== Segment start ==

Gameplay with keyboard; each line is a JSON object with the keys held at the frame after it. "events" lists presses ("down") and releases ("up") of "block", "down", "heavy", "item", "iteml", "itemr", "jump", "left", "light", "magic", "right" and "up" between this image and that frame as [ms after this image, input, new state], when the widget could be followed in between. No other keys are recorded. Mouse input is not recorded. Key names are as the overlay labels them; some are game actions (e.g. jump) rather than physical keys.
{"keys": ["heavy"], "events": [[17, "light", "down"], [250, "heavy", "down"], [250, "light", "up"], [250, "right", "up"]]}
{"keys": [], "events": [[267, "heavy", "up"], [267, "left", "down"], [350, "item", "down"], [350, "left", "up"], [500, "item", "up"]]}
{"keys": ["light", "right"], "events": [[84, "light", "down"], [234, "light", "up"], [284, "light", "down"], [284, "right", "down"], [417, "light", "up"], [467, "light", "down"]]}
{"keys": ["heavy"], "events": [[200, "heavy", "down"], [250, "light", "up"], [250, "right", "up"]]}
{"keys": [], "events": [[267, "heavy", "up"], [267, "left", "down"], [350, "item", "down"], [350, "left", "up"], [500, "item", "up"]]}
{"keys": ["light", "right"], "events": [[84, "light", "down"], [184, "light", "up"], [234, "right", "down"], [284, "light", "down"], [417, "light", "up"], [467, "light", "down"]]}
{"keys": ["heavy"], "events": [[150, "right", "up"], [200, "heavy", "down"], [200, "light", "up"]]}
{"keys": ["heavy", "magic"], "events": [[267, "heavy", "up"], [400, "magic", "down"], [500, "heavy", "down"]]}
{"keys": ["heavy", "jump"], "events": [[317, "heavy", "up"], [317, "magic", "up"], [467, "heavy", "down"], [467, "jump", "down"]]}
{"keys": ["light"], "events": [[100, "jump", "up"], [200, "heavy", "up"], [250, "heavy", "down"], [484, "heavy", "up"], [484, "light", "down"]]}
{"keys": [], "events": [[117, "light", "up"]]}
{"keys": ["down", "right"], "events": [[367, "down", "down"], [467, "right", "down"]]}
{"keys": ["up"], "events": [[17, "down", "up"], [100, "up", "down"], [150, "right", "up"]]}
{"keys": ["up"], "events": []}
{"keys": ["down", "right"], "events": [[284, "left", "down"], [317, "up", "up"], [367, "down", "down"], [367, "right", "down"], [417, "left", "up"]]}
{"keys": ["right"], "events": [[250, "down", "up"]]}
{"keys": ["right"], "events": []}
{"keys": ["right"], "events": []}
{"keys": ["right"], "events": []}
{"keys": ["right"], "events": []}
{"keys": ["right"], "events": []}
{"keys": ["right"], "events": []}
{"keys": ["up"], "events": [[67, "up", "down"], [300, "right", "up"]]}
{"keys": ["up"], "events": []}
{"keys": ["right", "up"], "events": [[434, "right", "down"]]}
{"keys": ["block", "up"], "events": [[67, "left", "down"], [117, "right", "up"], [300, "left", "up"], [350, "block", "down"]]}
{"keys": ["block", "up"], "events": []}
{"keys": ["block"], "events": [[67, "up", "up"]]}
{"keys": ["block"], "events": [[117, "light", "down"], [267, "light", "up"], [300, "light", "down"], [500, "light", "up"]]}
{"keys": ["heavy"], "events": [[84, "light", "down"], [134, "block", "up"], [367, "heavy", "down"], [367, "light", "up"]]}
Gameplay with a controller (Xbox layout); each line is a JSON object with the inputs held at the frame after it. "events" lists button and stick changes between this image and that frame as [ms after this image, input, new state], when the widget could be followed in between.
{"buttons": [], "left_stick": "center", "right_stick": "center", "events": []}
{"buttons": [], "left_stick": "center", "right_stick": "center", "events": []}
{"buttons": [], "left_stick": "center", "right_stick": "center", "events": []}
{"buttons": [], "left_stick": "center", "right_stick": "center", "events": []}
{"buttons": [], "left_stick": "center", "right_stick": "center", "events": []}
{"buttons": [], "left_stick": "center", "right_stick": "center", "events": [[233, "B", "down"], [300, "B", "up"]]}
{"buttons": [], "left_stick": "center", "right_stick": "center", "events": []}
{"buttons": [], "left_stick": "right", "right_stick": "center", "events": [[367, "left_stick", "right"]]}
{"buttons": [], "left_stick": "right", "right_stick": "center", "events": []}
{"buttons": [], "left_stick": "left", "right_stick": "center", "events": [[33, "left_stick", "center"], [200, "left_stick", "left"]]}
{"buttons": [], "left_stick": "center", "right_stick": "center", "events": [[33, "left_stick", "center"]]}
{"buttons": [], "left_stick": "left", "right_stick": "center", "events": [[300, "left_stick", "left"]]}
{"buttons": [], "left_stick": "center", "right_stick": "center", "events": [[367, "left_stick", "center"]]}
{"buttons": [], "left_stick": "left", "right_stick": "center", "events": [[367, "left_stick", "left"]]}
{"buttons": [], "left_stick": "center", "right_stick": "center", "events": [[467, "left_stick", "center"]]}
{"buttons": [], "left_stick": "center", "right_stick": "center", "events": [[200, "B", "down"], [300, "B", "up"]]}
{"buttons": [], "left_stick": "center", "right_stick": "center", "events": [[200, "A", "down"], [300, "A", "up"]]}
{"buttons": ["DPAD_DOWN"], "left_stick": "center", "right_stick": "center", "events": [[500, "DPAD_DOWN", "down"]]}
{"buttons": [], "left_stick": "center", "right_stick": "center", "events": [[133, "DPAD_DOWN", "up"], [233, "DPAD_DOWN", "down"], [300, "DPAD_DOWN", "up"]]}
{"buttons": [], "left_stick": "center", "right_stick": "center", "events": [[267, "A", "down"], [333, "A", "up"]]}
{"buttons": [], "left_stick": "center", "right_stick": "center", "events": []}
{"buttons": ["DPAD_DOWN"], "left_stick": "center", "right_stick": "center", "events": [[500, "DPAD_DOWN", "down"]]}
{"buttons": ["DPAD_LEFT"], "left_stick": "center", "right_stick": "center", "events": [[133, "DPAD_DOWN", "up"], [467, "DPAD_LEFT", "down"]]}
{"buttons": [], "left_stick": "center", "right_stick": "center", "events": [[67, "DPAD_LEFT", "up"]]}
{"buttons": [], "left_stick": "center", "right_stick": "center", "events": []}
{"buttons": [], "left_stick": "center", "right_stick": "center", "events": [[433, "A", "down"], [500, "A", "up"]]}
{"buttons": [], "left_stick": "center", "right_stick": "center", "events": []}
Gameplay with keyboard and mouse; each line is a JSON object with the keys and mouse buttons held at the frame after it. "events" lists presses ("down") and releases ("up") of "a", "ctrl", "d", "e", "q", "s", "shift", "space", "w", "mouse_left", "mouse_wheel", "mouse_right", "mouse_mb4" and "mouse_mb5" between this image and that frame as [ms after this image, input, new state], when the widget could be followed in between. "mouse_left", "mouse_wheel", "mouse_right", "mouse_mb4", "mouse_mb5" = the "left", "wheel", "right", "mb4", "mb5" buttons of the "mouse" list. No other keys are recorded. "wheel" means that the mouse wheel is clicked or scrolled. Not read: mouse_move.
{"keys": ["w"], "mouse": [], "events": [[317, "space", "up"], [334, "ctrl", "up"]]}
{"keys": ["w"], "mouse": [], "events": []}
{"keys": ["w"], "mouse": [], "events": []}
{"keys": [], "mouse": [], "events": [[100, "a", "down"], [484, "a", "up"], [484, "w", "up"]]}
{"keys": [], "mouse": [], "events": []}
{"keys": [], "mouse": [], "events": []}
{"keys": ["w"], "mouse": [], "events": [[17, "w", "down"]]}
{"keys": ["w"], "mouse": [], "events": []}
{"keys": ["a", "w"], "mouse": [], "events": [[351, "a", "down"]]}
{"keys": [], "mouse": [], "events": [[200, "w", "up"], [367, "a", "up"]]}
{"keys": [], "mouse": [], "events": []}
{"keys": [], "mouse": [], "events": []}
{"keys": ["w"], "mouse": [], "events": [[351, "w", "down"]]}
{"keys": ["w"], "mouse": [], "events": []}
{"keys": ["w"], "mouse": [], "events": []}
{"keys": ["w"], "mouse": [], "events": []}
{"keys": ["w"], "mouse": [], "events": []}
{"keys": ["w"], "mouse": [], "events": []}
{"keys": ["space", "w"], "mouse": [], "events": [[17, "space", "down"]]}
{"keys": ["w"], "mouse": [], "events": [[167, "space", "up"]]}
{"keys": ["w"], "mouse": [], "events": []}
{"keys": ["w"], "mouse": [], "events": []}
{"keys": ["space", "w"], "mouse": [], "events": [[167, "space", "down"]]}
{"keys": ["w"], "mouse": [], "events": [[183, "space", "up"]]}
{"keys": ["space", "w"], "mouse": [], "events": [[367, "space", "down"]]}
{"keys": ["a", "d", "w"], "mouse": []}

== Segment end ==

Report every line of the material above in which "JSON" appears.

Gameplay with keyboard; each line is a JSON object with the keys held at the frame after it. "events" lists presses ("down") and releases ("up") of "block", "down", "heavy", "item", "iteml", "itemr", "jump", "left", "light", "magic", "right" and "up" between this image and that frame as [ms after this image, input, new state], when the widget could be followed in between. No other keys are recorded. Mouse input is not recorded. Key names are as the overlay labels them; some are game actions (e.g. jump) rather than physical keys.
Gameplay with a controller (Xbox layout); each line is a JSON object with the inputs held at the frame after it. "events" lists button and stick changes between this image and that frame as [ms after this image, input, new state], when the widget could be followed in between.
Gameplay with keyboard and mouse; each line is a JSON object with the keys and mouse buttons held at the frame after it. "events" lists presses ("down") and releases ("up") of "a", "ctrl", "d", "e", "q", "s", "shift", "space", "w", "mouse_left", "mouse_wheel", "mouse_right", "mouse_mb4" and "mouse_mb5" between this image and that frame as [ms after this image, input, new state], when the widget could be followed in between. "mouse_left", "mouse_wheel", "mouse_right", "mouse_mb4", "mouse_mb5" = the "left", "wheel", "right", "mb4", "mb5" buttons of the "mouse" list. No other keys are recorded. "wheel" means that the mouse wheel is clicked or scrolled. Not read: mouse_move.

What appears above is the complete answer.